Your goal. Please write out the items below again, swapping every "pixels" for "px" and changing nothing else. Leave the pictures out of your answer.
-------
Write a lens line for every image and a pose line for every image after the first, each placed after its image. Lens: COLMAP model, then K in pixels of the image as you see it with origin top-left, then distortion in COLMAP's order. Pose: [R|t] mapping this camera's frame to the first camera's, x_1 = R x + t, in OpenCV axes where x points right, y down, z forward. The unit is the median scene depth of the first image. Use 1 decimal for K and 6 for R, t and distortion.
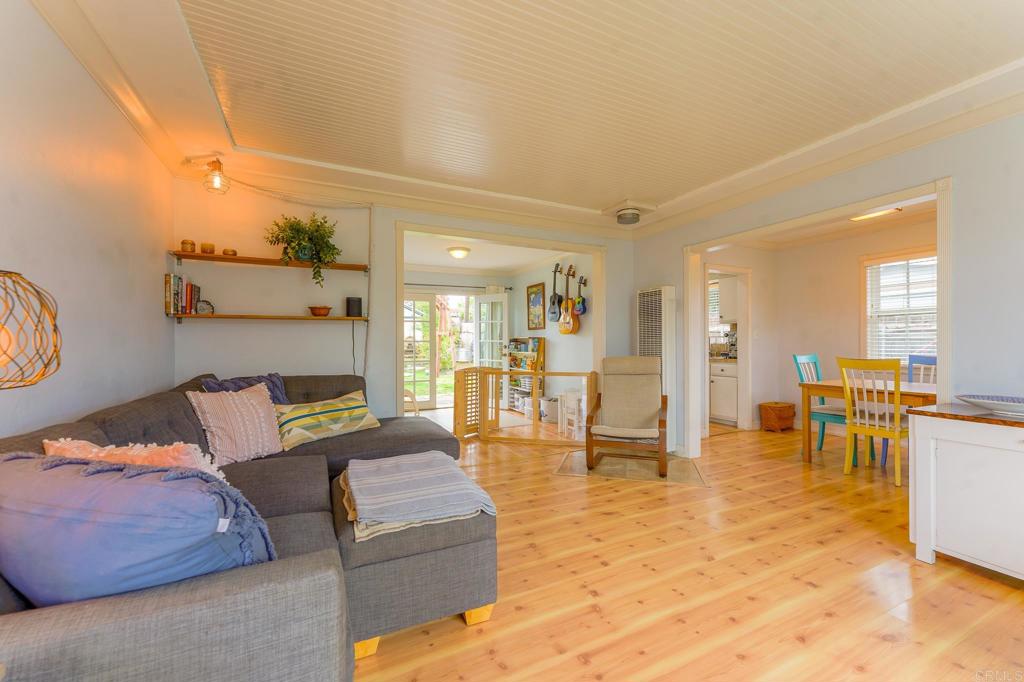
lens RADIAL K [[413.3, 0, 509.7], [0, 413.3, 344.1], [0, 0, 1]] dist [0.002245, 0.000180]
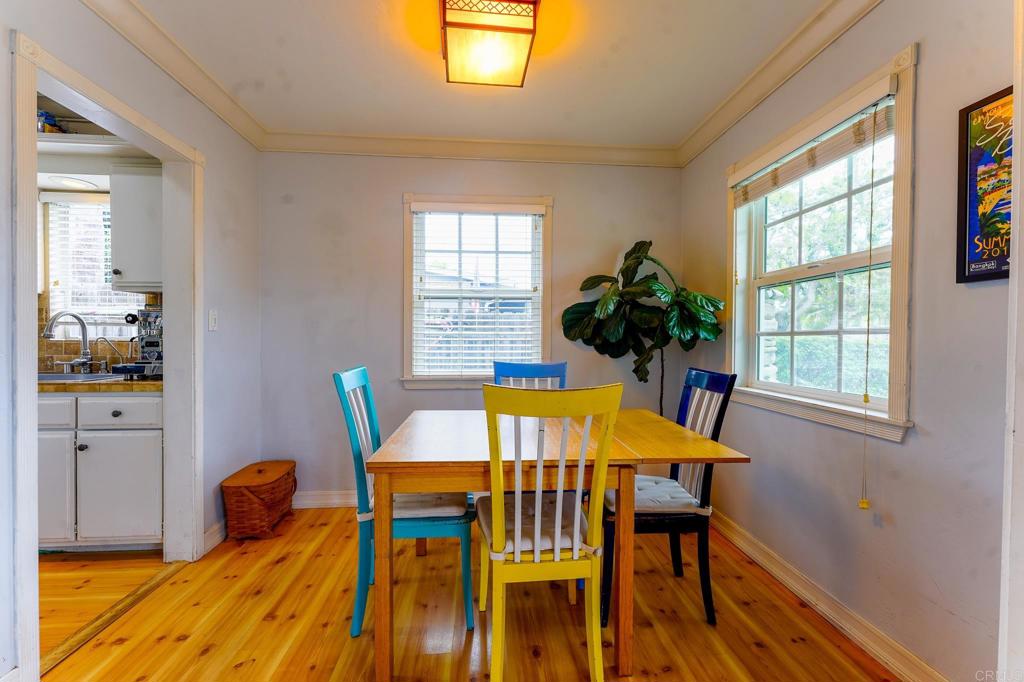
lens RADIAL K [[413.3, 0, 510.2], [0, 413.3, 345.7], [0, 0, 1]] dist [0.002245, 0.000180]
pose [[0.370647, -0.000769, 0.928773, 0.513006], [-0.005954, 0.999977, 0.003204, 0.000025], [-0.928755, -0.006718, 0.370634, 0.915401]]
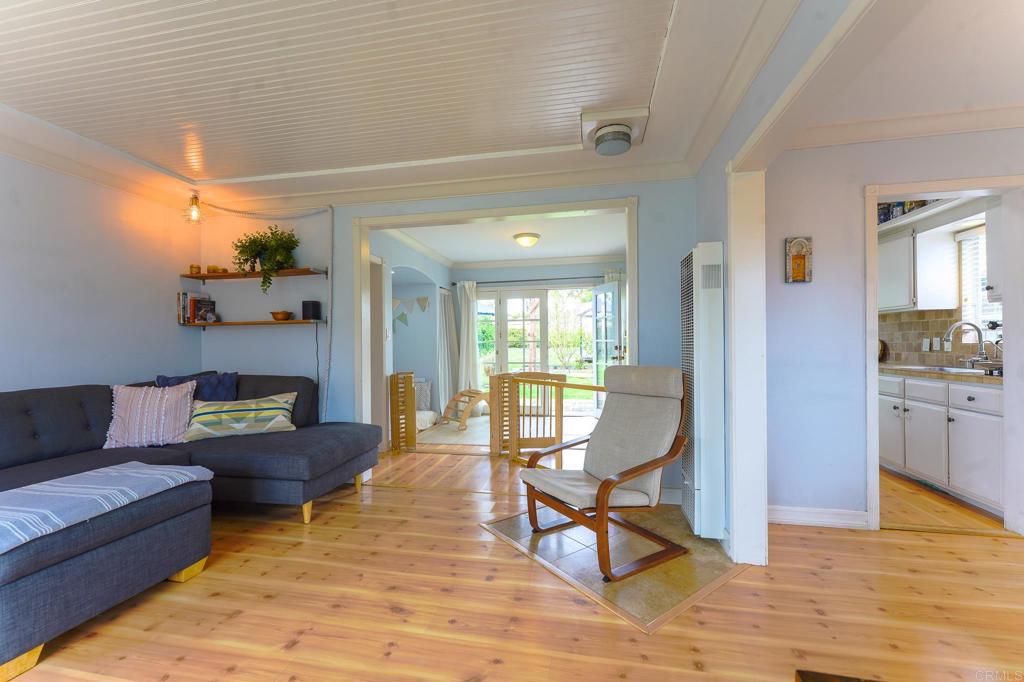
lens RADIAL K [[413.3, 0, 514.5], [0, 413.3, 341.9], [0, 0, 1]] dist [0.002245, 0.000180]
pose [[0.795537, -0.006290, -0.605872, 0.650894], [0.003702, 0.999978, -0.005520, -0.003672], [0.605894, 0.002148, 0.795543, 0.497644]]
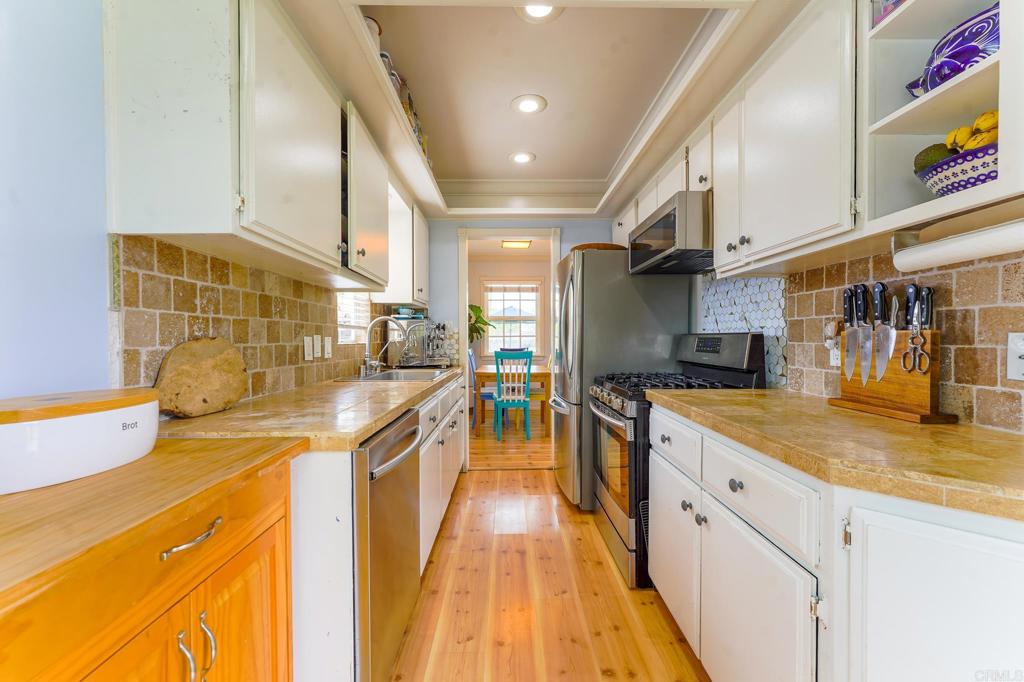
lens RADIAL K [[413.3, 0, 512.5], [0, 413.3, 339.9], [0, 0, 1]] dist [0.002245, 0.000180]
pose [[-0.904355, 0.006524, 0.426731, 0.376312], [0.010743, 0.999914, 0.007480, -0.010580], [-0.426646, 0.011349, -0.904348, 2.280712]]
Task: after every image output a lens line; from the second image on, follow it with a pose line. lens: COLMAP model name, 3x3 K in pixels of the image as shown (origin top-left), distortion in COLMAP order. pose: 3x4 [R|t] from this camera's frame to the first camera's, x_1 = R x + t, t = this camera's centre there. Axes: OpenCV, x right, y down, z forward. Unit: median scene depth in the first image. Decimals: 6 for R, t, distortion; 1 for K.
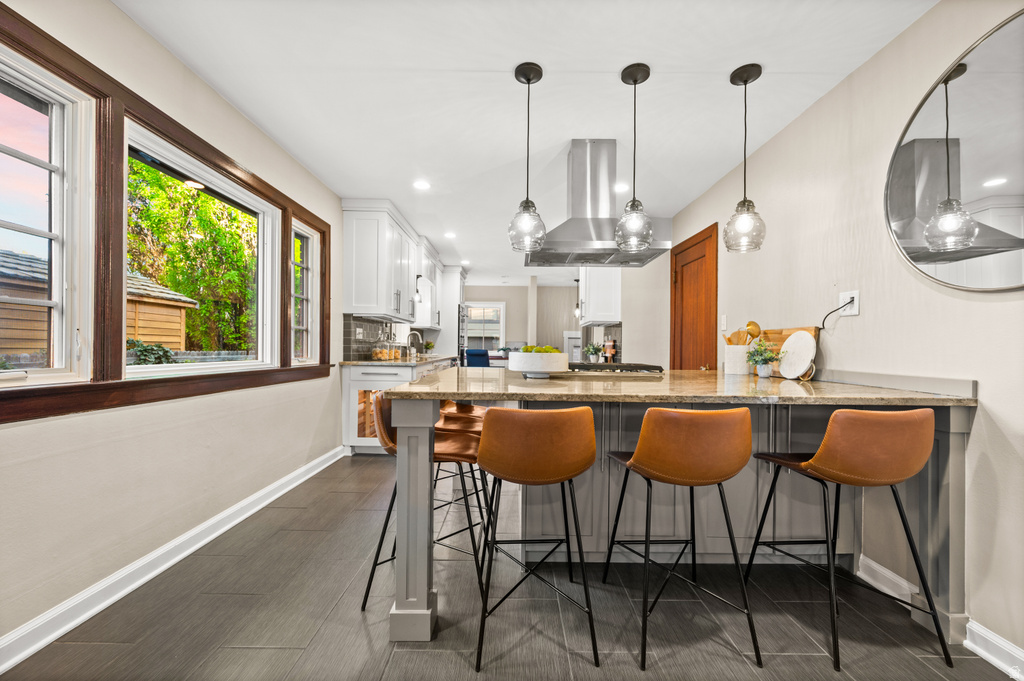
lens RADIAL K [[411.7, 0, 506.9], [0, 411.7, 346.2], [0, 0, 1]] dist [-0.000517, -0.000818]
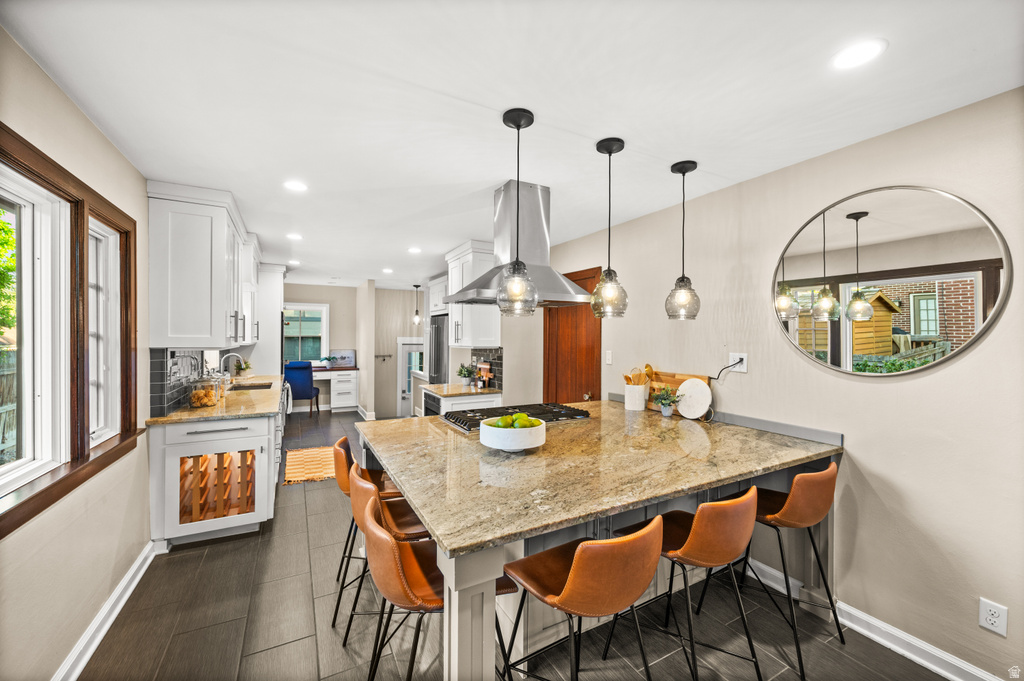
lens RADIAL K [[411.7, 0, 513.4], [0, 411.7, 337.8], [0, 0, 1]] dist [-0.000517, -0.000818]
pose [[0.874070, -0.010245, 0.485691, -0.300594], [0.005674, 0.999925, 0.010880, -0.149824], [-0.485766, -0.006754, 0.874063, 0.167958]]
-------
Task output.
Write a lens line for every image and a pose line for every image after the first, each placed after its image. Lens: COLMAP model, then K in px of the image as you see it with origin top-left, then distortion in COLMAP's order. Pose: [R|t] mapping this camera's frame to the first camera's, x_1 = R x + t, in OpenCV axes where x points right, y down, z forward. The unit is the median scene depth of the first image. Use 1 decimal for K and 6 for R, t and distortion.
lens RADIAL K [[413.3, 0, 509.7], [0, 413.3, 344.1], [0, 0, 1]] dist [0.002245, 0.000180]
lens RADIAL K [[413.3, 0, 510.2], [0, 413.3, 345.7], [0, 0, 1]] dist [0.002245, 0.000180]
pose [[0.370647, -0.000769, 0.928773, 0.513006], [-0.005954, 0.999977, 0.003204, 0.000025], [-0.928755, -0.006718, 0.370634, 0.915401]]
lens RADIAL K [[413.3, 0, 514.5], [0, 413.3, 341.9], [0, 0, 1]] dist [0.002245, 0.000180]
pose [[0.795537, -0.006290, -0.605872, 0.650894], [0.003702, 0.999978, -0.005520, -0.003672], [0.605894, 0.002148, 0.795543, 0.497644]]
lens RADIAL K [[413.3, 0, 512.5], [0, 413.3, 339.9], [0, 0, 1]] dist [0.002245, 0.000180]
pose [[-0.904355, 0.006524, 0.426731, 0.376312], [0.010743, 0.999914, 0.007480, -0.010580], [-0.426646, 0.011349, -0.904348, 2.280712]]
Task: after every image output a lens line; from the second image on, follow it with a pose line. lens: COLMAP model name, 3x3 K in px of the image as shown (origin top-left), distortion in COLMAP order. pose: 3x4 [R|t] from this camera's frame to the first camera's, x_1 = R x + t, t = this camera's centre there. Axes: OpenCV, x right, y down, z forward. Unit: median scene depth in the first image. Decimals: 6 for R, t, distortion; 1 for K.
lens RADIAL K [[411.7, 0, 506.9], [0, 411.7, 346.2], [0, 0, 1]] dist [-0.000517, -0.000818]
lens RADIAL K [[411.7, 0, 513.4], [0, 411.7, 337.8], [0, 0, 1]] dist [-0.000517, -0.000818]
pose [[0.874070, -0.010245, 0.485691, -0.300594], [0.005674, 0.999925, 0.010880, -0.149824], [-0.485766, -0.006754, 0.874063, 0.167958]]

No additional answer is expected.